* [LISTED RECORDS]
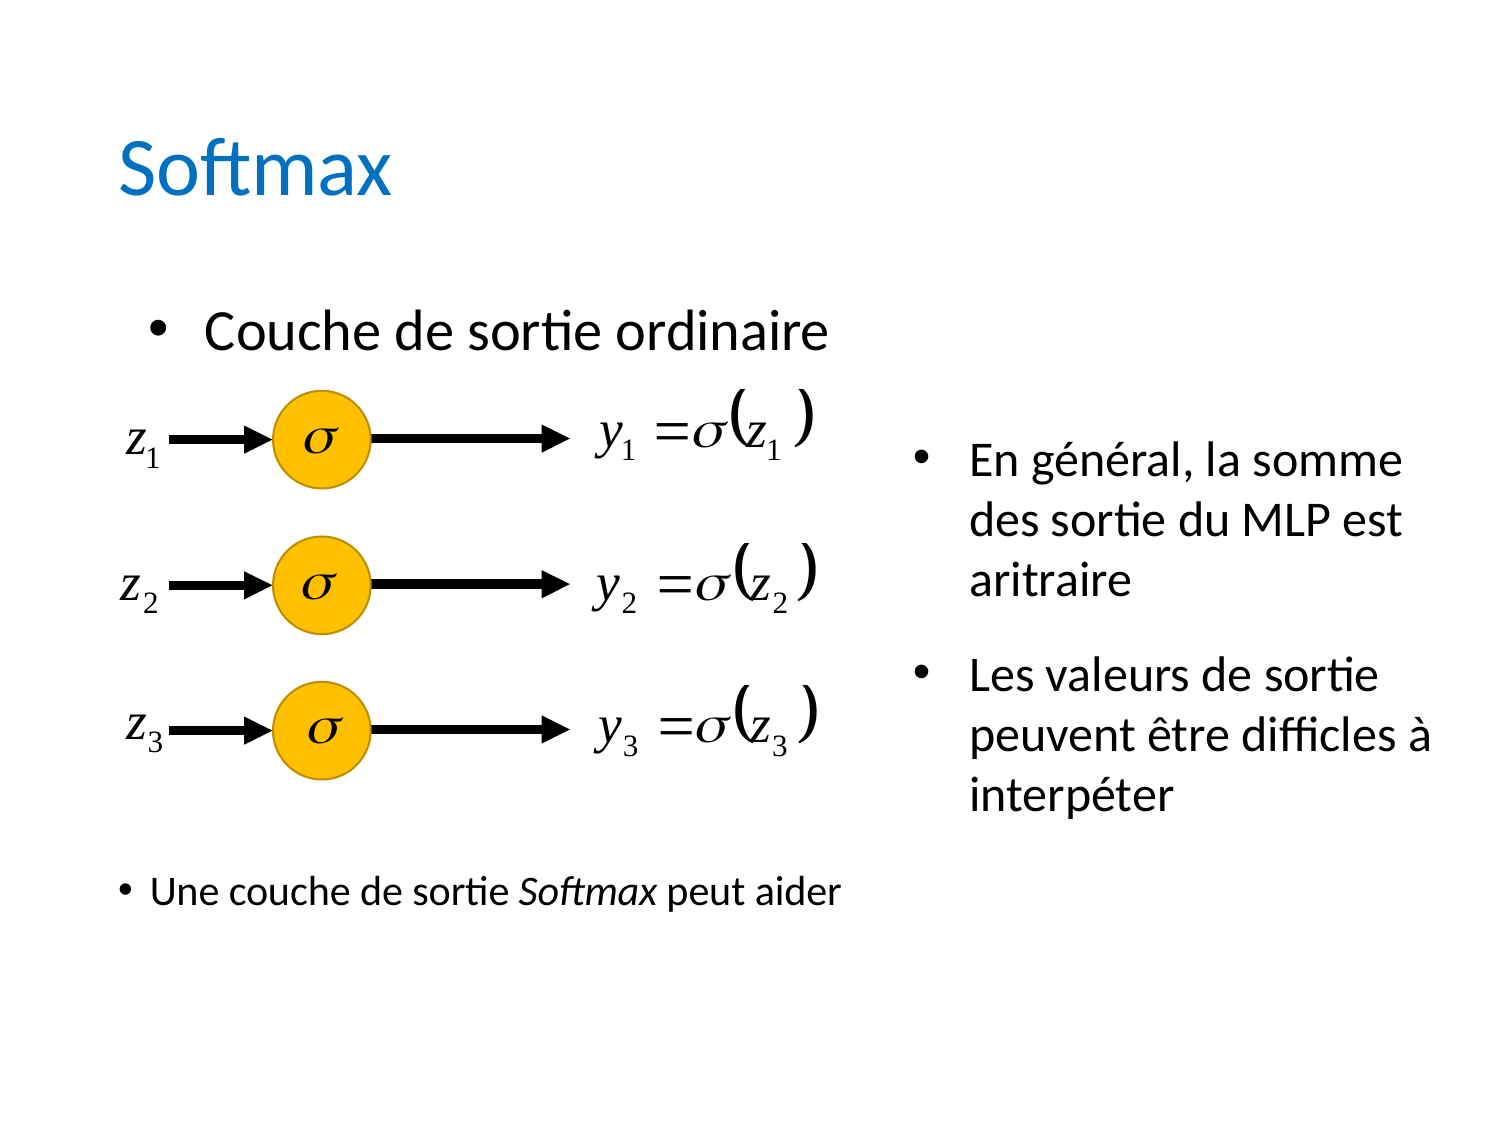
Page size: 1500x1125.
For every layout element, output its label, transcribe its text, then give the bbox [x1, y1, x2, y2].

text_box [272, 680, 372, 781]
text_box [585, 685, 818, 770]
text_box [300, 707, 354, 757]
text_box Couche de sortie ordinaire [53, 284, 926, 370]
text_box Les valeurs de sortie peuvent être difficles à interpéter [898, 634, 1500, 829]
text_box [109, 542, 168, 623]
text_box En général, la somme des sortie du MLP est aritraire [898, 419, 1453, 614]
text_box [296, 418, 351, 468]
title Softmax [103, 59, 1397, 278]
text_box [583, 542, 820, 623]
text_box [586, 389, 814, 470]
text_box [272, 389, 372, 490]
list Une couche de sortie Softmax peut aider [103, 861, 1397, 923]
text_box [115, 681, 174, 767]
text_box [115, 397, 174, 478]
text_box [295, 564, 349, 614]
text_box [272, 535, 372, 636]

* [WHAT YOU NEED TO DO]
In full and without changes, repeat the listing above, but not its pictures.

* [TASK ANSWER]
Page size: 1500x1125.
For every layout element, output its label, transcribe its text, then give the bbox [x1, y1, x2, y2].

text_box [272, 680, 372, 781]
text_box [585, 685, 818, 770]
text_box [300, 707, 354, 757]
text_box Couche de sortie ordinaire [53, 284, 926, 370]
text_box Les valeurs de sortie peuvent être difficles à interpéter [898, 634, 1500, 829]
text_box [109, 542, 168, 623]
text_box En général, la somme des sortie du MLP est aritraire [898, 419, 1453, 614]
text_box [296, 418, 351, 468]
title Softmax [103, 59, 1397, 278]
text_box [583, 542, 820, 623]
text_box [586, 389, 814, 470]
text_box [272, 389, 372, 490]
list Une couche de sortie Softmax peut aider [103, 861, 1397, 923]
text_box [115, 681, 174, 767]
text_box [115, 397, 174, 478]
text_box [295, 564, 349, 614]
text_box [272, 535, 372, 636]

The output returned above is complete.